Your objective
Rewrite every line of the material, substituting "azimuth" for each occurrence of "azim" and keeping everything else the same.

Material provided
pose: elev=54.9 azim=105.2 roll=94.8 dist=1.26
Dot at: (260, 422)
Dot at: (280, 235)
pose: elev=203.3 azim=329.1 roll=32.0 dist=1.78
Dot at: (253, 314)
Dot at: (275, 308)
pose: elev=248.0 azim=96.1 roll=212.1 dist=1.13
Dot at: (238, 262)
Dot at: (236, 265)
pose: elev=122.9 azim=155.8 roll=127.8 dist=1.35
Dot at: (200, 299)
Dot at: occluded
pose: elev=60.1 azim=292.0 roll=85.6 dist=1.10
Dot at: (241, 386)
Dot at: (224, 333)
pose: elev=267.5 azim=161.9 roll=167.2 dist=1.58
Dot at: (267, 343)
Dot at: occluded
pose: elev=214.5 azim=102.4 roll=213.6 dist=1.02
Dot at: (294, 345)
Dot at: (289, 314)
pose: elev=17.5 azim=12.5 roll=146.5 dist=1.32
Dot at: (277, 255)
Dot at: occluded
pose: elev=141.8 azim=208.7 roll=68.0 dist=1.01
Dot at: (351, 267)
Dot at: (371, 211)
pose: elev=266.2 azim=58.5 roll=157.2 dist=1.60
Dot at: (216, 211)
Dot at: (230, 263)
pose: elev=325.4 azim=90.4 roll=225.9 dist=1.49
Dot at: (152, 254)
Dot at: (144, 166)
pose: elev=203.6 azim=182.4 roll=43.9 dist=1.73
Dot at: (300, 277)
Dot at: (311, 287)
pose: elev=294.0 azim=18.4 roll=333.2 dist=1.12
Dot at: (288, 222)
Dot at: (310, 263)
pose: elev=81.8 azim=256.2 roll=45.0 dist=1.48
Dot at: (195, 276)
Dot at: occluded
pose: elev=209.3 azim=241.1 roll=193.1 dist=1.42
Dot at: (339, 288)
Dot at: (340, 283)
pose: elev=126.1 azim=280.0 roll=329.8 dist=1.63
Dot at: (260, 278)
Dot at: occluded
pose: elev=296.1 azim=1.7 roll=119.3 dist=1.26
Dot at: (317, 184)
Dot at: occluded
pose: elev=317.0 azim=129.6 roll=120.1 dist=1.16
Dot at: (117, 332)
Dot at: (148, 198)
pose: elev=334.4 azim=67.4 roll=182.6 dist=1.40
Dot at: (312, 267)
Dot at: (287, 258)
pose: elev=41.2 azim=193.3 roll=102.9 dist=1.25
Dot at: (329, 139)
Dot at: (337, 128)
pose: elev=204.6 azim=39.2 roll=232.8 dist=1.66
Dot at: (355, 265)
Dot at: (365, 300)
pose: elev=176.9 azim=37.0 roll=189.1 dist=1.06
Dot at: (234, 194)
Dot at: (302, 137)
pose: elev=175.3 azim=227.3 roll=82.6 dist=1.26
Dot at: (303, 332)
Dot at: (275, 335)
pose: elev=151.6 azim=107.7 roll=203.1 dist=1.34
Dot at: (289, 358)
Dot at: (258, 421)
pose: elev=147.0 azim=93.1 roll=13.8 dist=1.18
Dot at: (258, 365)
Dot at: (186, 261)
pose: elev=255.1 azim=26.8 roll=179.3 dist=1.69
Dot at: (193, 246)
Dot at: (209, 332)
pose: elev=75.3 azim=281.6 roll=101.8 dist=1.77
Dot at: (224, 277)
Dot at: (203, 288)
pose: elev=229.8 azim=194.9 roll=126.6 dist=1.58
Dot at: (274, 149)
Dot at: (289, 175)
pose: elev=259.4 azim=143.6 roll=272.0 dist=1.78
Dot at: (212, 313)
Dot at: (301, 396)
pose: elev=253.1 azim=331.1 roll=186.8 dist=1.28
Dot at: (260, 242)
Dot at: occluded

Result for this exercise
pose: elev=54.9 azimuth=105.2 roll=94.8 dist=1.26
Dot at: (260, 422)
Dot at: (280, 235)
pose: elev=203.3 azimuth=329.1 roll=32.0 dist=1.78
Dot at: (253, 314)
Dot at: (275, 308)
pose: elev=248.0 azimuth=96.1 roll=212.1 dist=1.13
Dot at: (238, 262)
Dot at: (236, 265)
pose: elev=122.9 azimuth=155.8 roll=127.8 dist=1.35
Dot at: (200, 299)
Dot at: occluded
pose: elev=60.1 azimuth=292.0 roll=85.6 dist=1.10
Dot at: (241, 386)
Dot at: (224, 333)
pose: elev=267.5 azimuth=161.9 roll=167.2 dist=1.58
Dot at: (267, 343)
Dot at: occluded
pose: elev=214.5 azimuth=102.4 roll=213.6 dist=1.02
Dot at: (294, 345)
Dot at: (289, 314)
pose: elev=17.5 azimuth=12.5 roll=146.5 dist=1.32
Dot at: (277, 255)
Dot at: occluded
pose: elev=141.8 azimuth=208.7 roll=68.0 dist=1.01
Dot at: (351, 267)
Dot at: (371, 211)
pose: elev=266.2 azimuth=58.5 roll=157.2 dist=1.60
Dot at: (216, 211)
Dot at: (230, 263)
pose: elev=325.4 azimuth=90.4 roll=225.9 dist=1.49
Dot at: (152, 254)
Dot at: (144, 166)
pose: elev=203.6 azimuth=182.4 roll=43.9 dist=1.73
Dot at: (300, 277)
Dot at: (311, 287)
pose: elev=294.0 azimuth=18.4 roll=333.2 dist=1.12
Dot at: (288, 222)
Dot at: (310, 263)
pose: elev=81.8 azimuth=256.2 roll=45.0 dist=1.48
Dot at: (195, 276)
Dot at: occluded
pose: elev=209.3 azimuth=241.1 roll=193.1 dist=1.42
Dot at: (339, 288)
Dot at: (340, 283)
pose: elev=126.1 azimuth=280.0 roll=329.8 dist=1.63
Dot at: (260, 278)
Dot at: occluded
pose: elev=296.1 azimuth=1.7 roll=119.3 dist=1.26
Dot at: (317, 184)
Dot at: occluded
pose: elev=317.0 azimuth=129.6 roll=120.1 dist=1.16
Dot at: (117, 332)
Dot at: (148, 198)
pose: elev=334.4 azimuth=67.4 roll=182.6 dist=1.40
Dot at: (312, 267)
Dot at: (287, 258)
pose: elev=41.2 azimuth=193.3 roll=102.9 dist=1.25
Dot at: (329, 139)
Dot at: (337, 128)
pose: elev=204.6 azimuth=39.2 roll=232.8 dist=1.66
Dot at: (355, 265)
Dot at: (365, 300)
pose: elev=176.9 azimuth=37.0 roll=189.1 dist=1.06
Dot at: (234, 194)
Dot at: (302, 137)
pose: elev=175.3 azimuth=227.3 roll=82.6 dist=1.26
Dot at: (303, 332)
Dot at: (275, 335)
pose: elev=151.6 azimuth=107.7 roll=203.1 dist=1.34
Dot at: (289, 358)
Dot at: (258, 421)
pose: elev=147.0 azimuth=93.1 roll=13.8 dist=1.18
Dot at: (258, 365)
Dot at: (186, 261)
pose: elev=255.1 azimuth=26.8 roll=179.3 dist=1.69
Dot at: (193, 246)
Dot at: (209, 332)
pose: elev=75.3 azimuth=281.6 roll=101.8 dist=1.77
Dot at: (224, 277)
Dot at: (203, 288)
pose: elev=229.8 azimuth=194.9 roll=126.6 dist=1.58
Dot at: (274, 149)
Dot at: (289, 175)
pose: elev=259.4 azimuth=143.6 roll=272.0 dist=1.78
Dot at: (212, 313)
Dot at: (301, 396)
pose: elev=253.1 azimuth=331.1 roll=186.8 dist=1.28
Dot at: (260, 242)
Dot at: occluded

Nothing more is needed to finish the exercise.